Policy can also shift. Tanzania revoked EV tariff exemptions in 2024. South Africa still imposes 25% import duties on EVs, higher than duties on petrol vehicles, which holds back market growth. Investors need to see consistency before they commit at scale.

The Africa E-Mobility Alliance estimates that USD 3.5 to 8.9 billion in financing is still needed to scale electric two-wheelers across the continent.

The Road Ahead

Africa’s EV market is small today, under 1% of total vehicle sales. But the fundamentals are strong, the investment is flowing, and the policies are multiplying.

Electric two- and three-wheelers are projected to grow at a 59.72% CAGR through 2030. The continent’s mineral wealth, cobalt in the DRC, lithium in Zambia and Zimbabwe, manganese in South Africa, positions it as a future producer, not just a consumer, of EV technology.

The question isn’t whether Africa’s electric mobility boom will continue.
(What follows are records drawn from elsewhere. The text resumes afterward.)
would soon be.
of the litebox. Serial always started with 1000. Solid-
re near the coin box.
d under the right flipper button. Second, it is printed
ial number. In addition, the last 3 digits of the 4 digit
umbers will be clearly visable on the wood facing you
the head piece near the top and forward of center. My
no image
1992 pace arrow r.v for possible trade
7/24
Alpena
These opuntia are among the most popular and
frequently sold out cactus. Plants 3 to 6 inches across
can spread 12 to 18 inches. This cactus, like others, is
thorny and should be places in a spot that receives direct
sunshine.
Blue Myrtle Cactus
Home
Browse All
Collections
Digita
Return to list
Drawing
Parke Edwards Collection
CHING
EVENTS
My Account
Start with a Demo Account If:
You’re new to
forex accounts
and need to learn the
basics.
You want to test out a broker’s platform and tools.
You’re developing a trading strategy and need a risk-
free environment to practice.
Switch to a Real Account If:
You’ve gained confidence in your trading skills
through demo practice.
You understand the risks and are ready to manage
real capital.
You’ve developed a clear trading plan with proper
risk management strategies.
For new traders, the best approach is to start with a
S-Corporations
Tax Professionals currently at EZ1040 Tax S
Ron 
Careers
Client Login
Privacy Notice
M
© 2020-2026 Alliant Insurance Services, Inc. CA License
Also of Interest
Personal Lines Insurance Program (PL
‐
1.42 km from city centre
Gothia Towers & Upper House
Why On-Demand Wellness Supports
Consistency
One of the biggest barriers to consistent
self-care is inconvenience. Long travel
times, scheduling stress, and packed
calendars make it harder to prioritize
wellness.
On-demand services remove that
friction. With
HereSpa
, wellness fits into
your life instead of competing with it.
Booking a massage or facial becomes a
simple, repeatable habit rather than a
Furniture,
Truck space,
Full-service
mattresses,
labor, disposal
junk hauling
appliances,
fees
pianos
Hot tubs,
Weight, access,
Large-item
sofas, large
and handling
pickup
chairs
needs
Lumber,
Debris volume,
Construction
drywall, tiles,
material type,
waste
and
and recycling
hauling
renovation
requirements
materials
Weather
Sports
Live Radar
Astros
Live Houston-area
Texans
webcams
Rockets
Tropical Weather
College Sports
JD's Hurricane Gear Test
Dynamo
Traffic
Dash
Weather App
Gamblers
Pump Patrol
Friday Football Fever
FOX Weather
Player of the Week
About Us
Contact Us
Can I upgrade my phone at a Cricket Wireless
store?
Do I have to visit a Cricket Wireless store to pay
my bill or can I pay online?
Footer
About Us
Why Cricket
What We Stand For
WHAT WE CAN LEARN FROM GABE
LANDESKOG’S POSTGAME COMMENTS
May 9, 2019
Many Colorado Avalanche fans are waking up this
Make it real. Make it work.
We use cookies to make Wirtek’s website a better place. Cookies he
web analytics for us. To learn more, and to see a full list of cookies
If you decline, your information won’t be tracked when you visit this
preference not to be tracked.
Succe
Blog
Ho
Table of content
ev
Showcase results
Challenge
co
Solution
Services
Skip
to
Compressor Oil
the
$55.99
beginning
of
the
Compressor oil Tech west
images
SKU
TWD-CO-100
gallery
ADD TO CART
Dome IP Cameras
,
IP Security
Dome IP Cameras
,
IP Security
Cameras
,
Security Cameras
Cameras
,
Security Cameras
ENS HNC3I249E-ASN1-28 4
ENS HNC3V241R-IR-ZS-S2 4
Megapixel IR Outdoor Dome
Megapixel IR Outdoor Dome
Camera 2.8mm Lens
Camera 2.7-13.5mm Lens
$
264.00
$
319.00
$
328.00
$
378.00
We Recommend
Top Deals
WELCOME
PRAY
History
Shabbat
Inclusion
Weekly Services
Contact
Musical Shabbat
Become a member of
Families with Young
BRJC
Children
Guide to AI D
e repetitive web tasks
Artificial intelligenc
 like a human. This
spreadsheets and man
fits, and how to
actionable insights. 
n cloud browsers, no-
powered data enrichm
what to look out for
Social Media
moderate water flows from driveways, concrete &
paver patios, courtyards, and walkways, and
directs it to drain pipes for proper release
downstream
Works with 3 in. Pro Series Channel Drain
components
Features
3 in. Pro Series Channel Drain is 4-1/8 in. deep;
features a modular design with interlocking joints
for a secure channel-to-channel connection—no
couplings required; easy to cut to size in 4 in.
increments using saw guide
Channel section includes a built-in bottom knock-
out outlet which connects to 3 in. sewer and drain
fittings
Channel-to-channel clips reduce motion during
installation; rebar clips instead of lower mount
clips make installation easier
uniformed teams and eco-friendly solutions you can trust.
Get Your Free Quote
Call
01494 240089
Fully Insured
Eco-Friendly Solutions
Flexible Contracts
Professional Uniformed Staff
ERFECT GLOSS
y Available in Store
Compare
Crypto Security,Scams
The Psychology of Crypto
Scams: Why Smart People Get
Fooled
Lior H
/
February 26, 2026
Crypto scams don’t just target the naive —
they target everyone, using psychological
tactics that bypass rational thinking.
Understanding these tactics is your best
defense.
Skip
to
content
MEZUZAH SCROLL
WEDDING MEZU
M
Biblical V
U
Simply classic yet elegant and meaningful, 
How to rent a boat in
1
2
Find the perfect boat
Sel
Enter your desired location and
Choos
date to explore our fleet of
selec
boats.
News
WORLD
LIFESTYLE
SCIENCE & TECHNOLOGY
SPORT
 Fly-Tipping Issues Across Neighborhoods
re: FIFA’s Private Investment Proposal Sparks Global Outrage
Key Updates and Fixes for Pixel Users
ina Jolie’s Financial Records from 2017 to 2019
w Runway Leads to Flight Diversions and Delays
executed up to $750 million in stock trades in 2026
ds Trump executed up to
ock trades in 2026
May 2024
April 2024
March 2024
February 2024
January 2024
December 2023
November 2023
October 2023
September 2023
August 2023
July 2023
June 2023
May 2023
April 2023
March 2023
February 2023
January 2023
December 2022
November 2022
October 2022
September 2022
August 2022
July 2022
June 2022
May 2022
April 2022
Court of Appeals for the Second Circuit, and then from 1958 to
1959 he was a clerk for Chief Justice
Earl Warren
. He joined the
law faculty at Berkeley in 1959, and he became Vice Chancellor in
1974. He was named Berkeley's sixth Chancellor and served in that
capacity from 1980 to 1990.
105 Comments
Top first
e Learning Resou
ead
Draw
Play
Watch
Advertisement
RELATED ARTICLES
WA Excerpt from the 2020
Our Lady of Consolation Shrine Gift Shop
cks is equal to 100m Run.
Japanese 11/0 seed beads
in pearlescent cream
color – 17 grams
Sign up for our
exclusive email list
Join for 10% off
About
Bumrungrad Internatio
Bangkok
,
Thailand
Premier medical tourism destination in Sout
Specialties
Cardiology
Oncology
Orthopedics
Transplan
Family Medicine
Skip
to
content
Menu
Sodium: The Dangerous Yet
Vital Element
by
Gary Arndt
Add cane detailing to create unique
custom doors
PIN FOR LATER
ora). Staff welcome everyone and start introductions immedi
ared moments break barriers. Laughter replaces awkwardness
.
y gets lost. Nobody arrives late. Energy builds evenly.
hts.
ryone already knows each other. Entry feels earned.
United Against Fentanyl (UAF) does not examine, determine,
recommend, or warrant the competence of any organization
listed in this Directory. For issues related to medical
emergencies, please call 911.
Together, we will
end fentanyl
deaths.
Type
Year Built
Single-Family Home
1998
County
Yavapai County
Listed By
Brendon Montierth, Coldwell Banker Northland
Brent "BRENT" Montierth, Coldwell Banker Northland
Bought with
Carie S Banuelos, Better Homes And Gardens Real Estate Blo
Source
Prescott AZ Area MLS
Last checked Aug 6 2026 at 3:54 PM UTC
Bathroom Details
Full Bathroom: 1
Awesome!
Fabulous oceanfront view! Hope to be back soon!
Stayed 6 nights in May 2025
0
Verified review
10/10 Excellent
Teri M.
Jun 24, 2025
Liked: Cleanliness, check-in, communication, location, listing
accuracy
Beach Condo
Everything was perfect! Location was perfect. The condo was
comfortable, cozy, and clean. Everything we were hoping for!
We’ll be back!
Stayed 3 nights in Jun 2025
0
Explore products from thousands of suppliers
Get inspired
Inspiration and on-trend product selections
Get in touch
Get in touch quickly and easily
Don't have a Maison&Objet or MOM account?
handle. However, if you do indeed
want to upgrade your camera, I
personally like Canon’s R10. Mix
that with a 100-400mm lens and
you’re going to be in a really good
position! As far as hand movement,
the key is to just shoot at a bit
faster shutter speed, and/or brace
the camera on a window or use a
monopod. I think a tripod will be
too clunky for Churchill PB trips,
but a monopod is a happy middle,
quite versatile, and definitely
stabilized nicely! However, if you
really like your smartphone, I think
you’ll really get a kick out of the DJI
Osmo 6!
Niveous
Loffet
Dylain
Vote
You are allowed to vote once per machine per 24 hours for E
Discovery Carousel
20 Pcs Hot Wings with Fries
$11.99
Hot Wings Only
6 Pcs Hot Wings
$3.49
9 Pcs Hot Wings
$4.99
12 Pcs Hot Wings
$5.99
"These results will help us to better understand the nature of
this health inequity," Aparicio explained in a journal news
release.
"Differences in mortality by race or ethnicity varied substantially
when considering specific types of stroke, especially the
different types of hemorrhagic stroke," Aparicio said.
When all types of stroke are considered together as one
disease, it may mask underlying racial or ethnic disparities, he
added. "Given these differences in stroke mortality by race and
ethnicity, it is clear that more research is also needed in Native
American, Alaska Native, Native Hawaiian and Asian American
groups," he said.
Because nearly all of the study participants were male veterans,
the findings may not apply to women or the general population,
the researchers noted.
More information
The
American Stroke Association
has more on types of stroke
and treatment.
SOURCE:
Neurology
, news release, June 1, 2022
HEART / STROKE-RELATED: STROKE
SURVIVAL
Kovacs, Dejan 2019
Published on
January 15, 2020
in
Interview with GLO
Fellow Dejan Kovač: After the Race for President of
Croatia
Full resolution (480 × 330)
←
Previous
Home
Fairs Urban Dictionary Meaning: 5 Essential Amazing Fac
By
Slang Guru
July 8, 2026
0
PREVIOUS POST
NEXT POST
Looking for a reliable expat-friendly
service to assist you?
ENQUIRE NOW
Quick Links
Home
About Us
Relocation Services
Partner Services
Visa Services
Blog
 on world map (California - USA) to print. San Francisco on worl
It’s how quickly the financing, infrastructure, and policy can catch up with the energy that’s already on the ground.

FAQ

Which African country leads in EV adoption?

Ethiopia leads sub-Saharan Africa with around 100,000 EVs after banning petrol car imports in 2024. Morocco leads the continent in EV manufacturing capacity.

Why is battery swapping popular in Africa?

It removes long charging waits and lets riders swap a drained battery for a full one in minutes. It also means riders don’t need to buy an expensive battery outright.

What are the main barriers to EV growth in Africa?

High upfront costs, unreliable electricity grids in some countries, and inconsistent government policy are the three most significant obstacles.

Are African companies building their own EVs?

Yes. Morocco is targeting 100,000 locally produced EVs per year. South Africa has a growing EV assembly sector. Nigeria, Kenya, and Ethiopia have local assembly operations underway.